The insurtech went public in late 2020 with its shares trading at $27 apiece. But Root's stock closed at just 95 cents at the end of the day on Aug. 12, the final trading session before the 1-for-18 reverse stock split went into effect.
The whole thesis behind a reverse stock split is to get the stock price up enough that it "becomes attractive again" for institutional investors, Kaenan Hertz, managing partner with Insurtech Advisors, said in an interview. But that is not holding true for Root right now, he said.
Although the stock price climbed in the first three trading days following the reverse split, it has since lost ground and closed at $13.37 on Aug. 26.
Several other insurance technology companies, including Hippo Holdings Inc. and GoHealth Inc., have also announced that their shares may undergo reverse stock splits.

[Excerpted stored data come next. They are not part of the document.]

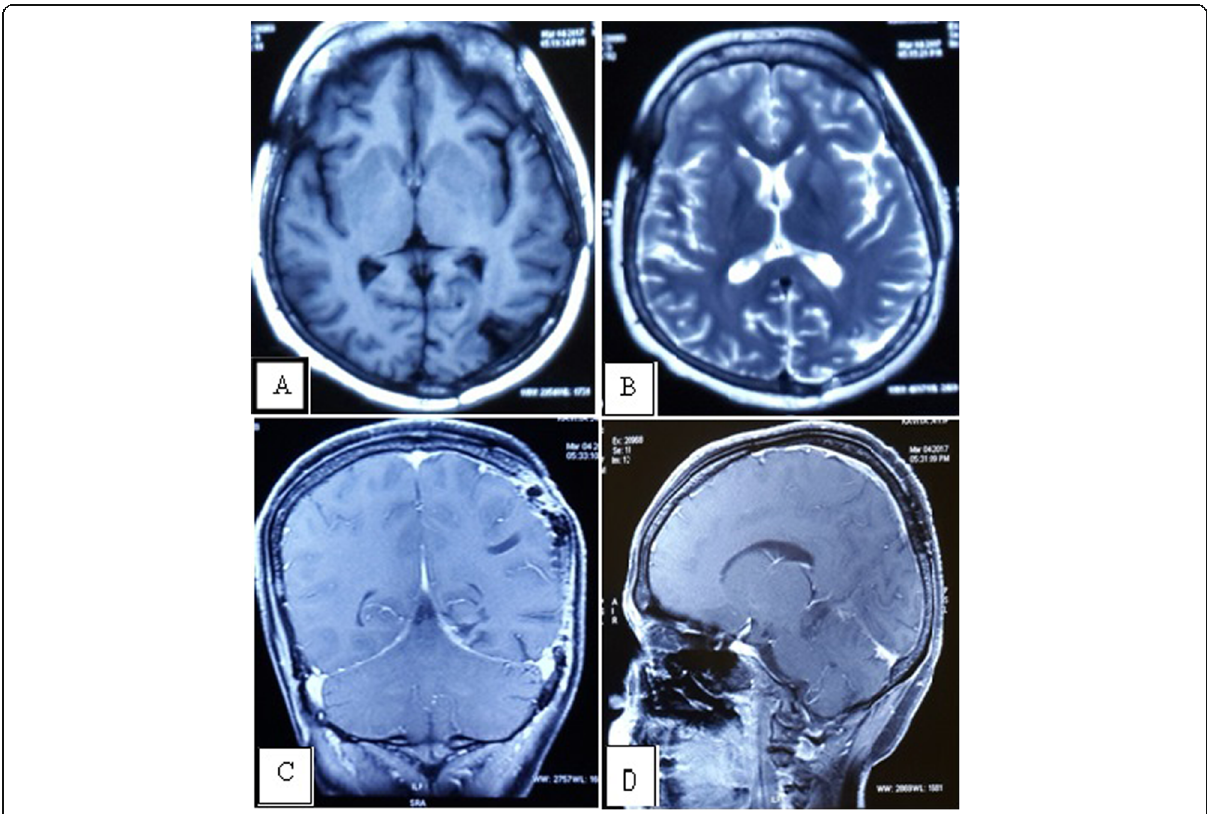
Fig. 4 Post-op CEMRI of the brain shows post-operative changes with no contrast enhancement. T1 and T2 axial ( a , b ) and T1 with contrast coronal and sagittal ( c , d )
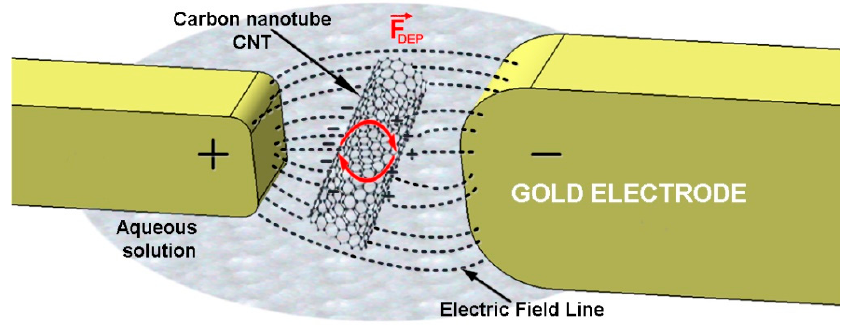
Figure 13. CNT undergoing DEP motion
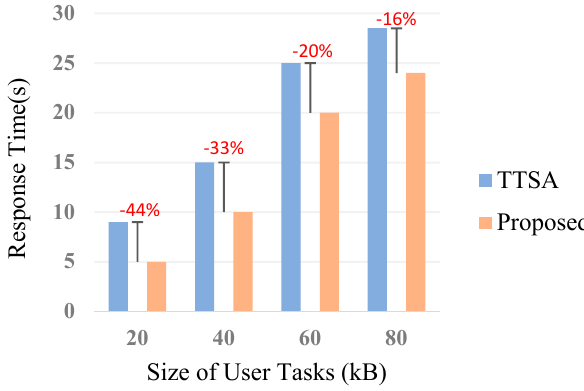
Figure 5. Comparison of response time.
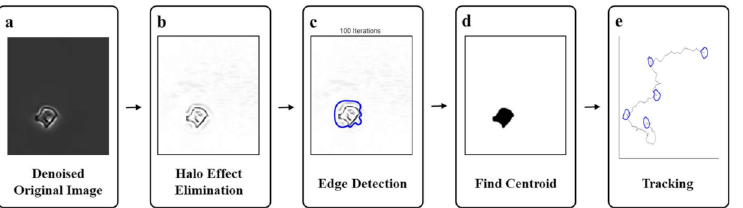
Figure 1. Entire pipeline of the cell segmentation and tracking algorithm. ( a ) is a denoised original image, which is obtained using the method described in the next section. ( b ) shows Halo effect elimination image. After denoising, the Halo effect remains, and Halo effect elimination is performed. ( c ) is the edge detection process. ( d ) shows the center point finding for cell tracking. ( e ) shows the cell tracking result using the proposed methods.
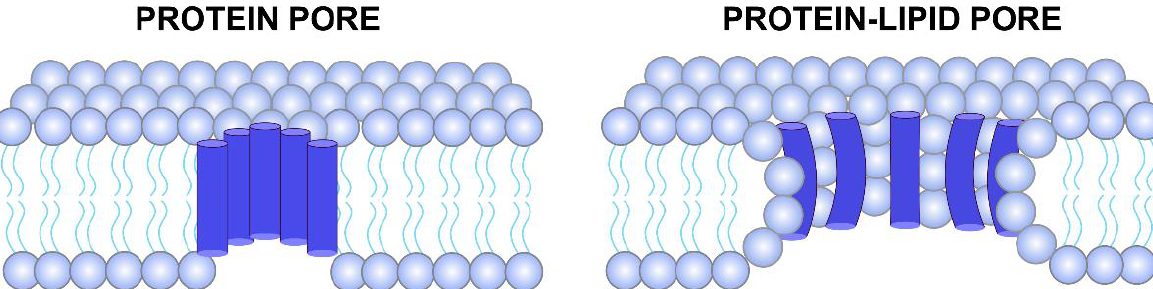
Figure 1. Ion channels formed by viroporins. Left depiction represents a channel exclusively formed by protein monomers (blue cylinders) inserted on a lipid membrane. Schematic on the right shows a protein-lipid pore. In this latter case, the lipid head groups (cyan circles) are oriented towards the channel pore, modulating ion conductance and selectivity.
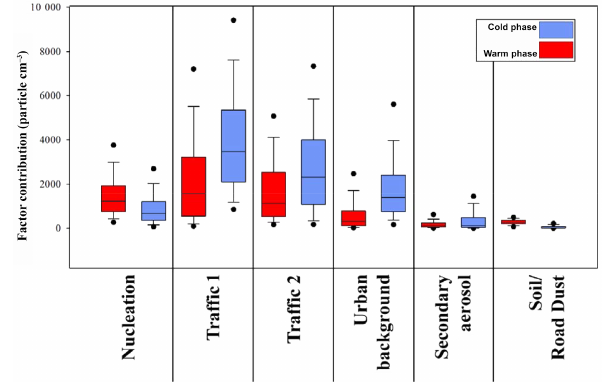
Figure 6. Contribution (particlescm − 3 ) of each of the PMF- resolved factors to the total number concentrations in the cold and warm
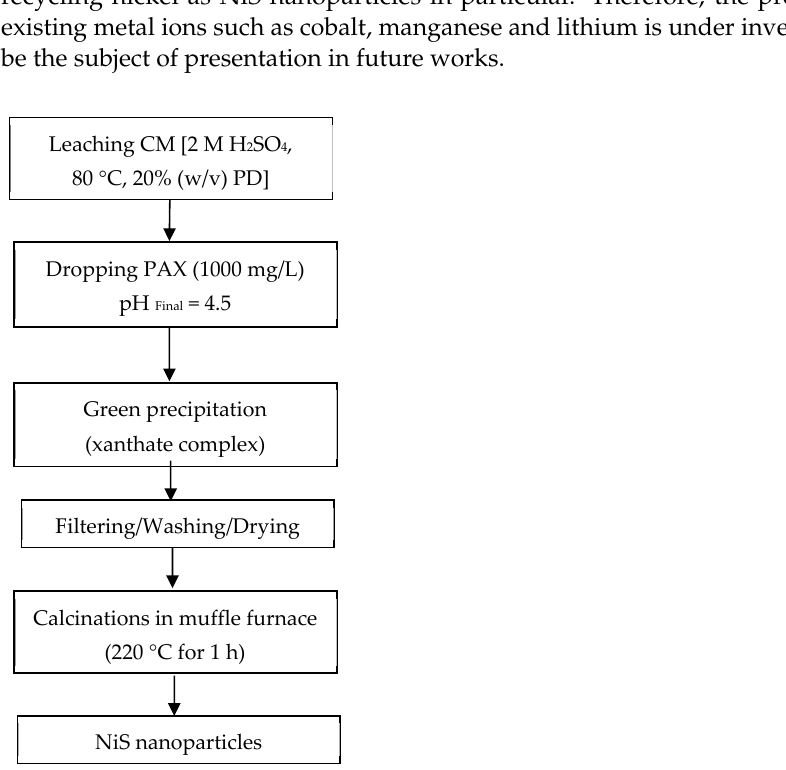
Figure 1. A demonstration of an experimental flow diagram for fabricating nanoparticles from the spent LIBs.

Hippo plans to hold a special meeting Aug. 31 to discuss a reverse stock split that would be in the range of 1-for-20 to 1-for-30. GoHealth has not revealed many specifics around its intent to complete a similar move. SelectQuote Inc. is also on Hertz's radar as an insurtech that may eventually undergo a reverse stock split, though it has yet to announce any such plans.
Hertz believes the reverse stock splits from these insurtechs are "unlikely to solve the downward pressure" on their prices until institutional investors are willing to buy those stocks in a significant way.
The lock-up period, the time during which certain stockholders agree to waive their right to sell their shares of a public company, is going to end for some of these insurtechs in the near future, Hertz also noted. When that happens, there will be potential for a "flood of shares" which could again push down the stock prices unless there are investors willing to buy up that capacity.
Hippo's stock rose 12.70% for the week ending Aug. 26. GoHealth shares finished down 6.69%, while SelectQuote's share price ticked up 2.26%.
United Insurance Holdings Corp.'s stock skyrocketed after it announced that personal lines subsidiary United Property & Casualty Insurance Co. filed plans of withdrawal in Florida, Louisiana and Texas related to the non-renewing personal lines policies in these states. Louisiana has already granted regulatory approval for the move, but decisions are still pending in Florida and Texas. The company also expects to file a plan of withdrawal in New York.
"These plans would effectively place United P&C into an orderly run-off so long as United P&C remains in compliance with the rules and regulations of each state," United Insurance said in a press release.
Demotech also notified United P&C of its intent to withdraw the company's financial stability rating.
United Insurance Holdings ended the week as one of the biggest winners across all insurance sectors, with its stock price jumping 17.65%.
Another Florida-based insurer, Heritage Insurance Holdings Inc., also saw its shares gain ground, rising 5.56%.
In contrast to its peers operating in the Sunshine State, FedNat Holding Co. landed a spot among the biggest losers of the week with its stock declining 10.95%.
Equities crumbled in the final session of the week ending Aug. 26 leading to a full-week loss for the S&P 500 of 4.04%, finishing at 4,057.66. The S&P 500 U.S. Insurance index dropped 3.47% to 554.09.